Task to complete:
Go through the lines below and retype each one exactly.

++++ Available records

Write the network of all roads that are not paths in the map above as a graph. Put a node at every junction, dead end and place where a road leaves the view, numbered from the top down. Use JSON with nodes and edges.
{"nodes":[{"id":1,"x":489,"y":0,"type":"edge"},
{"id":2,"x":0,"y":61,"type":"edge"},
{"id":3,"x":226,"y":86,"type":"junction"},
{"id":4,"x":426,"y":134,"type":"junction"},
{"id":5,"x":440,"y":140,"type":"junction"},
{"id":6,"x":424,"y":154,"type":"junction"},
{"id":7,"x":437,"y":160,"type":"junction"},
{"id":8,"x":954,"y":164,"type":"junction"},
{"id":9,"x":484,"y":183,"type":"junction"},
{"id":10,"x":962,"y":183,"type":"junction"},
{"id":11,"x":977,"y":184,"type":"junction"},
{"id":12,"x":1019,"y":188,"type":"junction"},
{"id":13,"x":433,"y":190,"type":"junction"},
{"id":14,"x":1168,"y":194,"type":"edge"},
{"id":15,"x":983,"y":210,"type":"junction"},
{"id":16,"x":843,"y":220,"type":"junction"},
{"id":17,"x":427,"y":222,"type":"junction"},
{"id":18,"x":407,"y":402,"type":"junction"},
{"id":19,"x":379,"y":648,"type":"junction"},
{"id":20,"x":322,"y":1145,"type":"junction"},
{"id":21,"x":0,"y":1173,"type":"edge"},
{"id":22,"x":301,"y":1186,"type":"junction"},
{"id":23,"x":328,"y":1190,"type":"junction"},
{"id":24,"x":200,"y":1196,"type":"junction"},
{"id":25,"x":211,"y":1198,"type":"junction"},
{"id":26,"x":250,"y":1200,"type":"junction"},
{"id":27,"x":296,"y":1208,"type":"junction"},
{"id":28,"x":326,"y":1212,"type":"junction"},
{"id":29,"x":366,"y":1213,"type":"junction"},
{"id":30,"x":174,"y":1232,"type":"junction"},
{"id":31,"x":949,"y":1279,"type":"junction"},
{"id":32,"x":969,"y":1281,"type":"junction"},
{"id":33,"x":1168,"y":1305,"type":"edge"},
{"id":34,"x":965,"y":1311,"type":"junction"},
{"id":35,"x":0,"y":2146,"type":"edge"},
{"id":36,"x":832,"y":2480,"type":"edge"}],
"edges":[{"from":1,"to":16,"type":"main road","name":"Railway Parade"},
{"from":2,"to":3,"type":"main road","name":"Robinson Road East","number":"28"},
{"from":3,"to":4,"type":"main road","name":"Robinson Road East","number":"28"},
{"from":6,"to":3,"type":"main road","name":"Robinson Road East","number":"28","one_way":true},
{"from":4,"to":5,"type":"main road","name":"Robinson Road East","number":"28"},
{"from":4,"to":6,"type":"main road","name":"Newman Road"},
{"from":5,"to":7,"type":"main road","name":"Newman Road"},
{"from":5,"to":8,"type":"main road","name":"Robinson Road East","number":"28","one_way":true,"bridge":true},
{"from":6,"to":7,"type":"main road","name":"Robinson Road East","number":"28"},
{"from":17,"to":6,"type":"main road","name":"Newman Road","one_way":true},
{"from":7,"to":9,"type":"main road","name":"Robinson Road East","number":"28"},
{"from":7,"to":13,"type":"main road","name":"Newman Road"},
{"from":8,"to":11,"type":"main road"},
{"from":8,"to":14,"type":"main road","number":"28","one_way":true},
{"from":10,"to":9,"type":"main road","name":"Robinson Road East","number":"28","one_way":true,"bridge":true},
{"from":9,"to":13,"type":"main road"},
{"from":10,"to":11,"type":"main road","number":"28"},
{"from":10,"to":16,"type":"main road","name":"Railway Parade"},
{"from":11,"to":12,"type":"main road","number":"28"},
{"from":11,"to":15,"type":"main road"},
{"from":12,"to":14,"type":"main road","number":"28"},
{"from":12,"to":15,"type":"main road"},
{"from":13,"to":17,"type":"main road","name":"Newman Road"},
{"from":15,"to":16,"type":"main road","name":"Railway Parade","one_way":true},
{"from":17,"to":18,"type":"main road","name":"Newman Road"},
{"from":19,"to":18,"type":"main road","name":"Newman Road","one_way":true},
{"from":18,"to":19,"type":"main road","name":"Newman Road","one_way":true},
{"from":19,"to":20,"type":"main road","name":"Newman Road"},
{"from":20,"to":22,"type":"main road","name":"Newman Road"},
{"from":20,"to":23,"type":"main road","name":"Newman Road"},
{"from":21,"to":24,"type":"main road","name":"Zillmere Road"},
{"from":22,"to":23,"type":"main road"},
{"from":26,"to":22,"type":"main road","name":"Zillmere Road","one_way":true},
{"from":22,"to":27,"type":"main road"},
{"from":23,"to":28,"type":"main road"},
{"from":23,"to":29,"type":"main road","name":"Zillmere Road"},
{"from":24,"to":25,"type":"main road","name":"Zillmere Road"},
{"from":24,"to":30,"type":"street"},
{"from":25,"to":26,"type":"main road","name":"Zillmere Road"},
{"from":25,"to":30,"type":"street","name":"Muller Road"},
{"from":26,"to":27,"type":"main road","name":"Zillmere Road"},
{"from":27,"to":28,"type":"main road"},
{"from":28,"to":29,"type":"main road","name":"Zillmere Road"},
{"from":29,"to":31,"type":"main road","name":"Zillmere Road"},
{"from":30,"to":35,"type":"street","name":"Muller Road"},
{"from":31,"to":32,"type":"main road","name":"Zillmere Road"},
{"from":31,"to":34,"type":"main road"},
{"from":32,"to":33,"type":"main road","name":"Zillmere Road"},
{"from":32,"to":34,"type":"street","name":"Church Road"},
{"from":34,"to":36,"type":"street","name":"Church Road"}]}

++++++++

Task solution:
Write the network of all roads that are not paths in the map above as a graph. Put a node at every junction, dead end and place where a road leaves the view, numbered from the top down. Use JSON with nodes and edges.
{"nodes":[{"id":1,"x":489,"y":0,"type":"edge"},
{"id":2,"x":0,"y":61,"type":"edge"},
{"id":3,"x":226,"y":86,"type":"junction"},
{"id":4,"x":426,"y":134,"type":"junction"},
{"id":5,"x":440,"y":140,"type":"junction"},
{"id":6,"x":424,"y":154,"type":"junction"},
{"id":7,"x":437,"y":160,"type":"junction"},
{"id":8,"x":954,"y":164,"type":"junction"},
{"id":9,"x":484,"y":183,"type":"junction"},
{"id":10,"x":962,"y":183,"type":"junction"},
{"id":11,"x":977,"y":184,"type":"junction"},
{"id":12,"x":1019,"y":188,"type":"junction"},
{"id":13,"x":433,"y":190,"type":"junction"},
{"id":14,"x":1168,"y":194,"type":"edge"},
{"id":15,"x":983,"y":210,"type":"junction"},
{"id":16,"x":843,"y":220,"type":"junction"},
{"id":17,"x":427,"y":222,"type":"junction"},
{"id":18,"x":407,"y":402,"type":"junction"},
{"id":19,"x":379,"y":648,"type":"junction"},
{"id":20,"x":322,"y":1145,"type":"junction"},
{"id":21,"x":0,"y":1173,"type":"edge"},
{"id":22,"x":301,"y":1186,"type":"junction"},
{"id":23,"x":328,"y":1190,"type":"junction"},
{"id":24,"x":200,"y":1196,"type":"junction"},
{"id":25,"x":211,"y":1198,"type":"junction"},
{"id":26,"x":250,"y":1200,"type":"junction"},
{"id":27,"x":296,"y":1208,"type":"junction"},
{"id":28,"x":326,"y":1212,"type":"junction"},
{"id":29,"x":366,"y":1213,"type":"junction"},
{"id":30,"x":174,"y":1232,"type":"junction"},
{"id":31,"x":949,"y":1279,"type":"junction"},
{"id":32,"x":969,"y":1281,"type":"junction"},
{"id":33,"x":1168,"y":1305,"type":"edge"},
{"id":34,"x":965,"y":1311,"type":"junction"},
{"id":35,"x":0,"y":2146,"type":"edge"},
{"id":36,"x":832,"y":2480,"type":"edge"}],
"edges":[{"from":1,"to":16,"type":"main road","name":"Railway Parade"},
{"from":2,"to":3,"type":"main road","name":"Robinson Road East","number":"28"},
{"from":3,"to":4,"type":"main road","name":"Robinson Road East","number":"28"},
{"from":6,"to":3,"type":"main road","name":"Robinson Road East","number":"28","one_way":true},
{"from":4,"to":5,"type":"main road","name":"Robinson Road East","number":"28"},
{"from":4,"to":6,"type":"main road","name":"Newman Road"},
{"from":5,"to":7,"type":"main road","name":"Newman Road"},
{"from":5,"to":8,"type":"main road","name":"Robinson Road East","number":"28","one_way":true,"bridge":true},
{"from":6,"to":7,"type":"main road","name":"Robinson Road East","number":"28"},
{"from":17,"to":6,"type":"main road","name":"Newman Road","one_way":true},
{"from":7,"to":9,"type":"main road","name":"Robinson Road East","number":"28"},
{"from":7,"to":13,"type":"main road","name":"Newman Road"},
{"from":8,"to":11,"type":"main road"},
{"from":8,"to":14,"type":"main road","number":"28","one_way":true},
{"from":10,"to":9,"type":"main road","name":"Robinson Road East","number":"28","one_way":true,"bridge":true},
{"from":9,"to":13,"type":"main road"},
{"from":10,"to":11,"type":"main road","number":"28"},
{"from":10,"to":16,"type":"main road","name":"Railway Parade"},
{"from":11,"to":12,"type":"main road","number":"28"},
{"from":11,"to":15,"type":"main road"},
{"from":12,"to":14,"type":"main road","number":"28"},
{"from":12,"to":15,"type":"main road"},
{"from":13,"to":17,"type":"main road","name":"Newman Road"},
{"from":15,"to":16,"type":"main road","name":"Railway Parade","one_way":true},
{"from":17,"to":18,"type":"main road","name":"Newman Road"},
{"from":19,"to":18,"type":"main road","name":"Newman Road","one_way":true},
{"from":18,"to":19,"type":"main road","name":"Newman Road","one_way":true},
{"from":19,"to":20,"type":"main road","name":"Newman Road"},
{"from":20,"to":22,"type":"main road","name":"Newman Road"},
{"from":20,"to":23,"type":"main road","name":"Newman Road"},
{"from":21,"to":24,"type":"main road","name":"Zillmere Road"},
{"from":22,"to":23,"type":"main road"},
{"from":26,"to":22,"type":"main road","name":"Zillmere Road","one_way":true},
{"from":22,"to":27,"type":"main road"},
{"from":23,"to":28,"type":"main road"},
{"from":23,"to":29,"type":"main road","name":"Zillmere Road"},
{"from":24,"to":25,"type":"main road","name":"Zillmere Road"},
{"from":24,"to":30,"type":"street"},
{"from":25,"to":26,"type":"main road","name":"Zillmere Road"},
{"from":25,"to":30,"type":"street","name":"Muller Road"},
{"from":26,"to":27,"type":"main road","name":"Zillmere Road"},
{"from":27,"to":28,"type":"main road"},
{"from":28,"to":29,"type":"main road","name":"Zillmere Road"},
{"from":29,"to":31,"type":"main road","name":"Zillmere Road"},
{"from":30,"to":35,"type":"street","name":"Muller Road"},
{"from":31,"to":32,"type":"main road","name":"Zillmere Road"},
{"from":31,"to":34,"type":"main road"},
{"from":32,"to":33,"type":"main road","name":"Zillmere Road"},
{"from":32,"to":34,"type":"street","name":"Church Road"},
{"from":34,"to":36,"type":"street","name":"Church Road"}]}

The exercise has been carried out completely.